Effectiveness is debatable, this approach still has duplication. An insignificant amount, I'll admit. The filesystem handling this at the block level is probably less problematic/prone to rework and more efficient.

edit: Eh, ignore me. I see this is preparing for [whatever filesystem hosts chose] thanks to 'ameliaquining' below. Originally thought this was all Discourse-proper, processing data they had.

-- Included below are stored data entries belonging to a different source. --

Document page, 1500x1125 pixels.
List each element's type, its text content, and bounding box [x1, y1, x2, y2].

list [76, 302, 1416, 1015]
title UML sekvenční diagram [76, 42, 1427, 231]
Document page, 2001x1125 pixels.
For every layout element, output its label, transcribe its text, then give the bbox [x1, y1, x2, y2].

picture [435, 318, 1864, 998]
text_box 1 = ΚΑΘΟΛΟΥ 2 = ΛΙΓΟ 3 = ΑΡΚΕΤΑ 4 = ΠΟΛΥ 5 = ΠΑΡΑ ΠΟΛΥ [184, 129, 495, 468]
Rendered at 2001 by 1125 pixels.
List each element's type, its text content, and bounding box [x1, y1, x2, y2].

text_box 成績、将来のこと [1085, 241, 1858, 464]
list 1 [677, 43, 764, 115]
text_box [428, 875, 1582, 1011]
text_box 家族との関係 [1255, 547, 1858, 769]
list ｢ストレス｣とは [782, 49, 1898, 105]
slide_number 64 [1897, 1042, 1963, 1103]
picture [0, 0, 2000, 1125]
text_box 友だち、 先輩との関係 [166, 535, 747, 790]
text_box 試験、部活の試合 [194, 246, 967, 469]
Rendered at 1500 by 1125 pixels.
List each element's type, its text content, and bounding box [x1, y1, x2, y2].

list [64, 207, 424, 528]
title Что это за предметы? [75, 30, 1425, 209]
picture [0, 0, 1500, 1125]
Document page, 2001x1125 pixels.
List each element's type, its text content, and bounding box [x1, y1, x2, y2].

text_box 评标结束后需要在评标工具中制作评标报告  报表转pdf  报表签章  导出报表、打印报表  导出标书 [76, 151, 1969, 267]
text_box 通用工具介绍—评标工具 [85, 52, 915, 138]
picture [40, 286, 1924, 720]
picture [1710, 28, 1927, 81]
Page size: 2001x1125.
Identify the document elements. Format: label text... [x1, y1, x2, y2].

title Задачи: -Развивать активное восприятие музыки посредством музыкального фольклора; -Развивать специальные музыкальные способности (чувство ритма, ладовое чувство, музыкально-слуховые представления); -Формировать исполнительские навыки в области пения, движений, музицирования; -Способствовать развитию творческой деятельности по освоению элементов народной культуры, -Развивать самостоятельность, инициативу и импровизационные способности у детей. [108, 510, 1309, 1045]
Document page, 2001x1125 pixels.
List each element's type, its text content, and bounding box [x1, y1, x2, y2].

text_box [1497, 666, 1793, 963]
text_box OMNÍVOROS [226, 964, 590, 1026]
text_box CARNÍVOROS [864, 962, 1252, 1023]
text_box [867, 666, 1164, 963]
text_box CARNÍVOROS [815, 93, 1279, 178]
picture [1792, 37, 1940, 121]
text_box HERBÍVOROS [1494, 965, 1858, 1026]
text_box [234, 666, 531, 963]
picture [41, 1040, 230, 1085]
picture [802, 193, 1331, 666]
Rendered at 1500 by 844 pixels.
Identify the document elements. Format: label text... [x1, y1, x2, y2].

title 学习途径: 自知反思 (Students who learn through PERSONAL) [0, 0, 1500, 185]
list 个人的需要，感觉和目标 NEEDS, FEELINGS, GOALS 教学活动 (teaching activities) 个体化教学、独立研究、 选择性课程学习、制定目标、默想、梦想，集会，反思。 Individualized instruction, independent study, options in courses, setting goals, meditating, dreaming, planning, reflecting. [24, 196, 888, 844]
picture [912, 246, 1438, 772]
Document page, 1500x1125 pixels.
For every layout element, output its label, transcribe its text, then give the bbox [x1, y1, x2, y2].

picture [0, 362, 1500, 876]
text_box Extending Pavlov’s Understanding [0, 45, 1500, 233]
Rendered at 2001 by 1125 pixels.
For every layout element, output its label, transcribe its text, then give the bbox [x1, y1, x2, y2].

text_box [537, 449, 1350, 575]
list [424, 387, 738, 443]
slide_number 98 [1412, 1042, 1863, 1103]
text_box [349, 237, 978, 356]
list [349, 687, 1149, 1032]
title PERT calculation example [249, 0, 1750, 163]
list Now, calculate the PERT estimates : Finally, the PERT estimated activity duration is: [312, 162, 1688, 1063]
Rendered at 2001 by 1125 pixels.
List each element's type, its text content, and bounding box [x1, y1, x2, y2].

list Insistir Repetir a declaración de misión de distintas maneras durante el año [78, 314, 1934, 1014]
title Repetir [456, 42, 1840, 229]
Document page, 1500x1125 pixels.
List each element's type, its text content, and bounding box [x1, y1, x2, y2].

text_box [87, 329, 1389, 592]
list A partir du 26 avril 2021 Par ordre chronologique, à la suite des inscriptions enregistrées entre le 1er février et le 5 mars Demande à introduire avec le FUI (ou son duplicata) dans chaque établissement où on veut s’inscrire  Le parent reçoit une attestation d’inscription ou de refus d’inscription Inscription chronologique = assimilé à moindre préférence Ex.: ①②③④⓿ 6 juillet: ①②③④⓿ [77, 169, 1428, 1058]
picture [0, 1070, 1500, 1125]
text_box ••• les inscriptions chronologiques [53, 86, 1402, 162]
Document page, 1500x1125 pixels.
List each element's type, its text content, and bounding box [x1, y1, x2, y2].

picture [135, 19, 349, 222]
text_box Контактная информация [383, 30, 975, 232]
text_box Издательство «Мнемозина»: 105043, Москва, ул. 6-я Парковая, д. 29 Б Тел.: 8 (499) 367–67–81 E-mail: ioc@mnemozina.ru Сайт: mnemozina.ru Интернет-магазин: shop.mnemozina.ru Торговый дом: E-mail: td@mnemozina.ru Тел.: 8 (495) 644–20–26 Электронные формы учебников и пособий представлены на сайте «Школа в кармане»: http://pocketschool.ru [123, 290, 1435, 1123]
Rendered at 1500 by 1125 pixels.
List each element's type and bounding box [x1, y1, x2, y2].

ameliaquining · 2026-04-10T14:28:40 1775831320

Discourse is self-hostable; they can't require their users to use a filesystem that supports deduplication. (Or, well, they could, but it would greatly complicate installation and maintenance and whatnot, and also there would need to be some kind of story for existing installations.)

bravetraveler · 2026-04-10T14:32:06 1775831526

Fair, I am/was confused by the hosting model and presentation. This is a nice User-preparation/consideration, I guess. I still maintain a backup filesystem unaware of duplication at the block level is a mistake.

I completely overlooked the shipping-of-tarballs. Links make sense, here. I had 'unpacked' and relatively-local data in mind. Absolutely would not go as far to suggest their scheme pick up 'zfs {send,receive}'/equivalent, lol.

ameliaquining · 2026-04-10T19:03:57 1775847837

They do also offer it as multi-tenant hosted SaaS, and the post is about their experience running backups on that. But whatever solution they use has to also work with the self-hosted version, which imposes some constraints.

bravetraveler · 2026-04-10T19:27:28 1775849248

Sweet

UltraSane · 2026-04-10T14:20:23 1775830823

This makes them look rather incompetent. Storing the exact same file 246,173 times is just stupid. Dedupe at the filesystem level and make your life easier.